Be honest about the difficulty. While we are certainly actively recruiting students (it’s free labour!) we are honest about how difficult it is to work on a nontrivial compiler. We are not interested in having students at all costs. Some students aren’t up for doing applied projects at this level of complexity, and that’s fine.
Say no. Even if a student manages to complete a project, and even if they get a good grade, it is not a given that their code will make it into the compiler. We do not expect students to stick around to maintain their contributions, so we only merge code that we believe we can maintain long-term on our own. As an example, a student has been experimenting with supporting multi-GPU execution in the CUDA backend, which has not yet been merged. This is not because the student did bad work, but because the problem is inherently really hairy, requires modifications to our GPU runtime system, and it is not yet clear that this approach is the right one in the long run.

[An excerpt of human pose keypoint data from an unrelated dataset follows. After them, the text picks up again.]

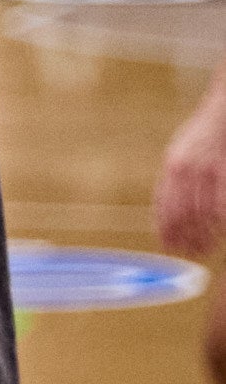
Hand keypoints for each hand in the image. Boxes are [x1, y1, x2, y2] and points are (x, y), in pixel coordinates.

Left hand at [159, 78, 225, 256]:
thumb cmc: (208, 131)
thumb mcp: (183, 150)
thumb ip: (177, 174)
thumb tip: (169, 203)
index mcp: (173, 164)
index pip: (164, 204)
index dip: (164, 228)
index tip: (167, 245)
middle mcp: (186, 169)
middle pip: (181, 213)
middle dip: (184, 237)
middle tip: (191, 252)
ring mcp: (207, 171)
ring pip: (202, 214)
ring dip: (203, 235)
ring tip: (205, 248)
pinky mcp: (224, 172)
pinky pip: (221, 207)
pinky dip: (220, 223)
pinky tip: (220, 231)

Treat the student as an open source contributor. For this latest run of projects, I asked the students to make draft pull requests quite early on. This let me do systematic code reviews (and fixes), correct misunderstandings, and make sure that the students didn’t go too far down incorrect paths. Having regular supervision meetings about concepts and ideas is well and good, but actually reviewing concrete code line-by-line helped this last batch of projects have even higher code quality than usual.
Be lucky. Maybe we just got really lucky this last semester. In that case, let’s just hope that we stay lucky.